The discussion on citation counts reminded me of the related question of how much of a role this sort of data should play in tenure decisions.
In the world of extremes, one could imagine tenure decisions being based solely on letters without really looking at citation data. A motivation for this approach would be that letters give you a richer picture of how a person is viewed by their peers in the research community, what their work has been about, and what the potential impact of this work will be in the future. On the other hand, the system can be gamed, by making sure positively inclined people get chosen to write letters. (The person up for tenure might not exactly be able to game the system themselves, but certainly a friendly department chair could...) I have to admit, the letter-based approach feels rather "old-boy network" to me, which leaves me a bit uncomfortable.

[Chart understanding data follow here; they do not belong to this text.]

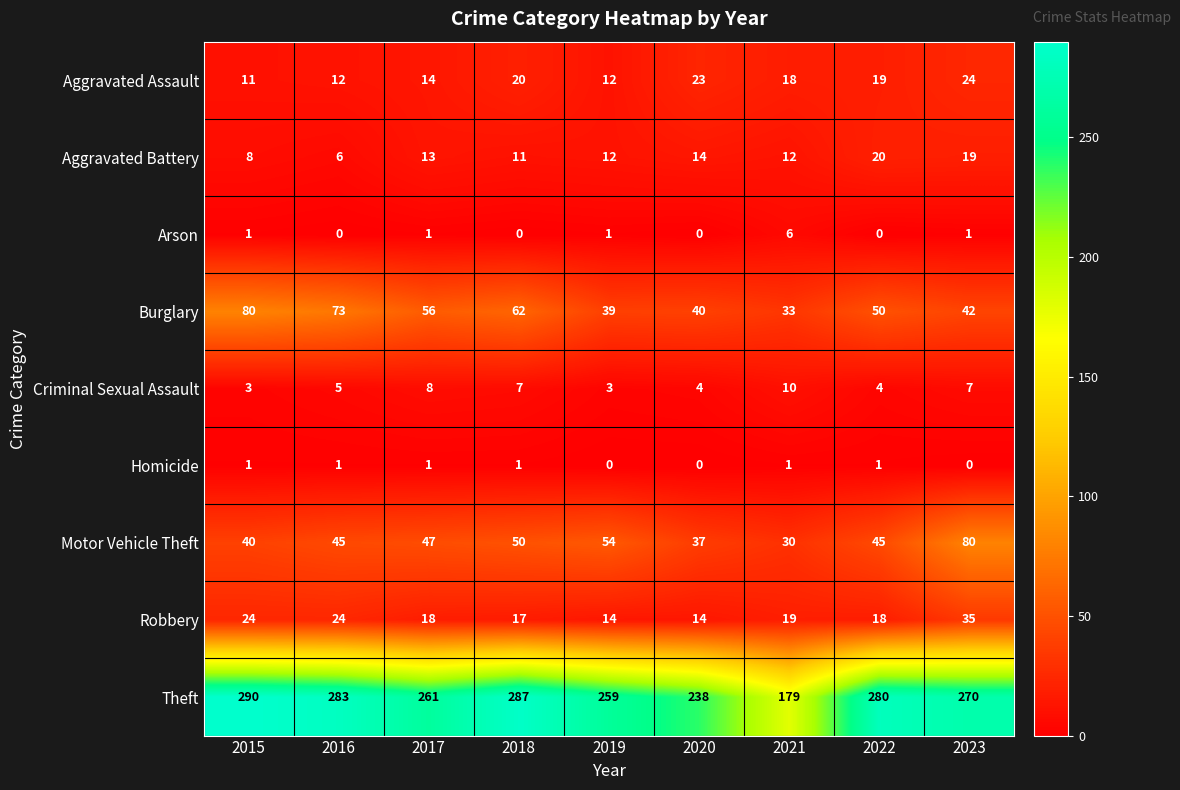

Where does the Theft series first go above 270?

2015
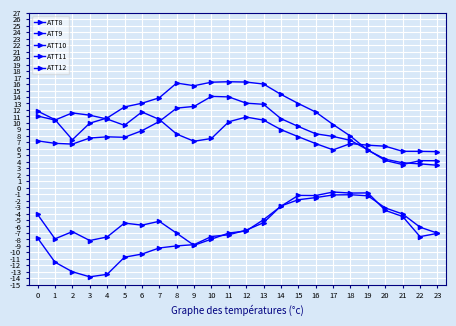

Is it true that ATT9 equals 4.4 at 20?

True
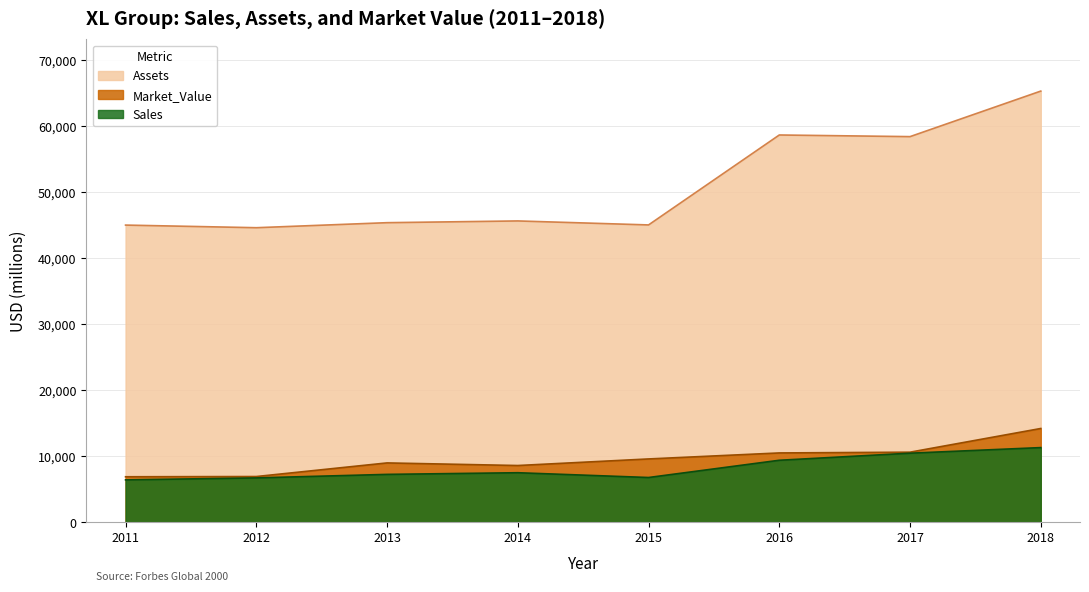

How many categories are shown in the chart?

8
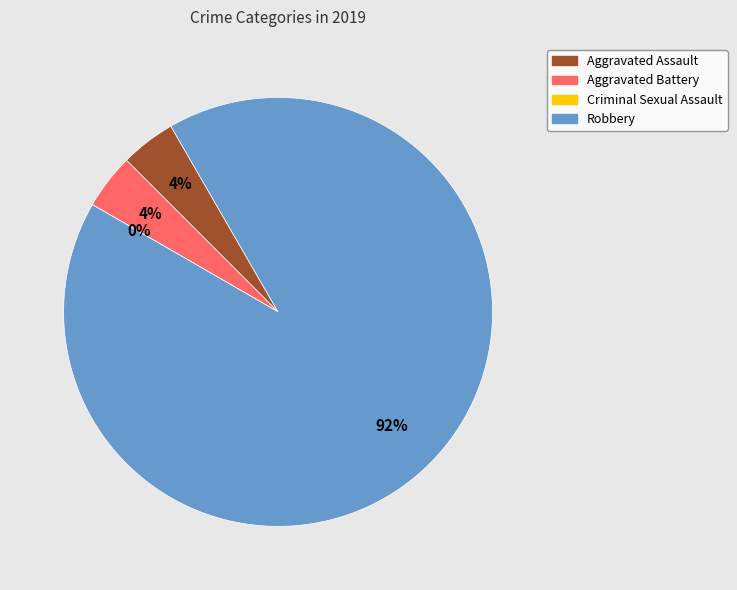

To the nearest percent, what is the difference between the Criminal Sexual Assault and Aggravated Battery slice percentages?

4%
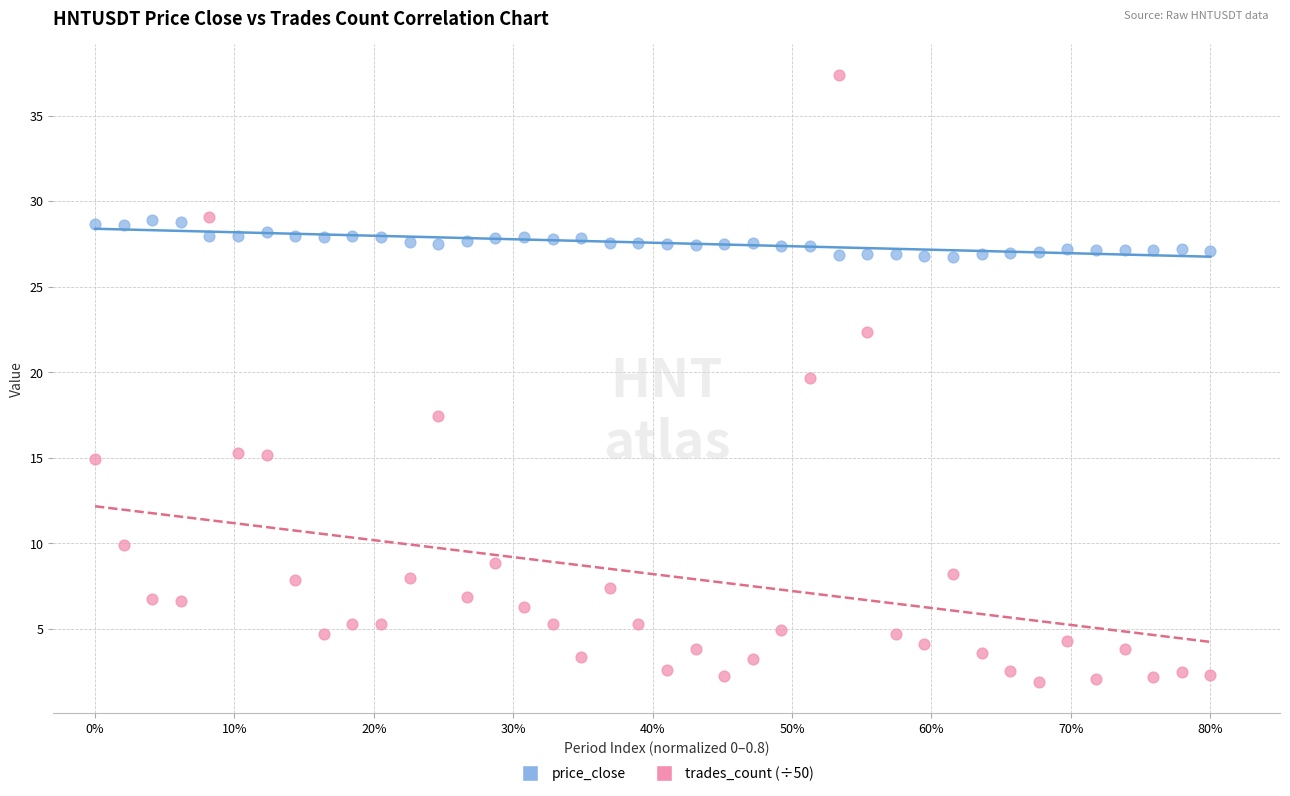

Which series reaches the maximum Y coordinate?

trades_count (÷50)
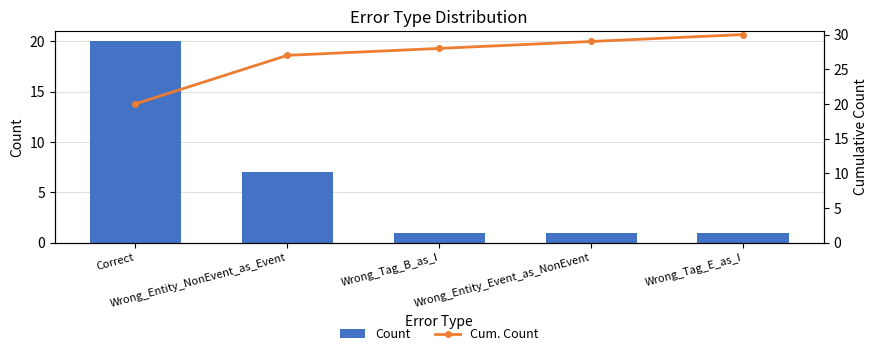

At how many categories does at least one series exceed 15?

5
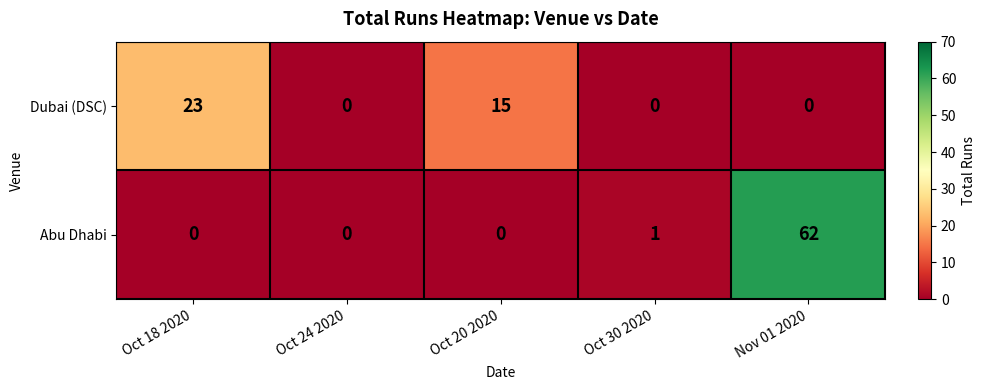

The value of Dubai (DSC) at Oct 30 2020 is 0. True or false?

True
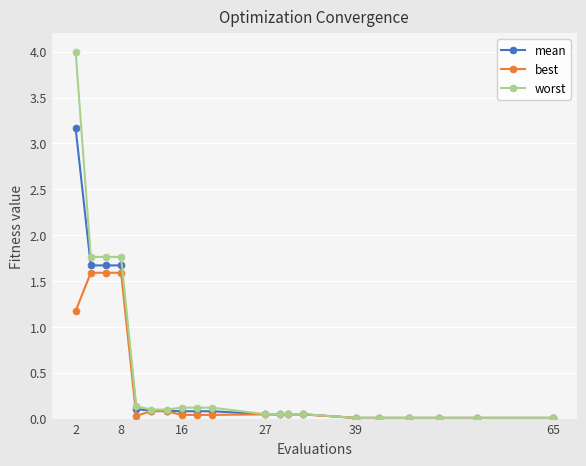

Which series has the largest range (max minus min)?

worst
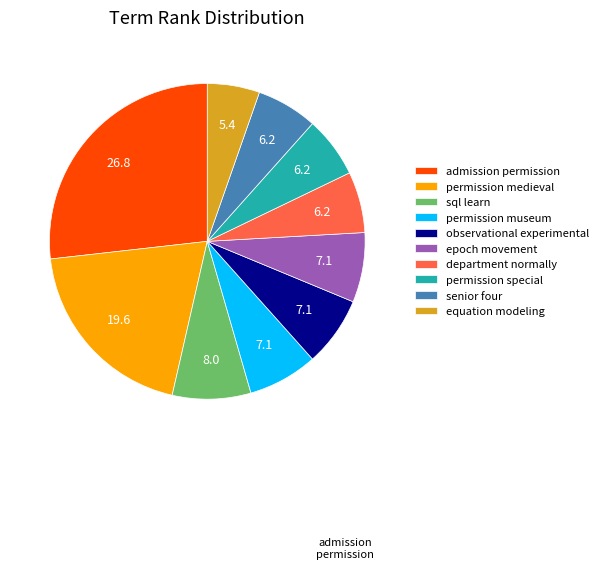

Is there any slice that represents more than half of the pie?

No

As another extreme, one could imagine tenure decisions being based solely on numerical data gathered from Google scholar or other sources. A motivation for this approach would be that the numbers supposedly give you an unbiased picture of the impact of a researcher's work, allowing comparisons with other comparable researchers. The data could also be used to gauge the derivative -- how one's work is changing and growing in impact over time. On the other hand, the system can be gamed, by developing groups who purposefully cite each other whenever possible or by working on projects that give better numbers without really giving high impact. I have to admit, I like the numbers, and in some respects I trust them more than letters, but I still don't entirely trust them, either.
My limited experience with promotion decisions is that it makes sense to gather both types of data and make sure they are consistent. When they are not consistent, then the departmental arguments can begin. When asked to write letters, I know I look at the citation data, and would include it in the letter if I felt it was appropriate.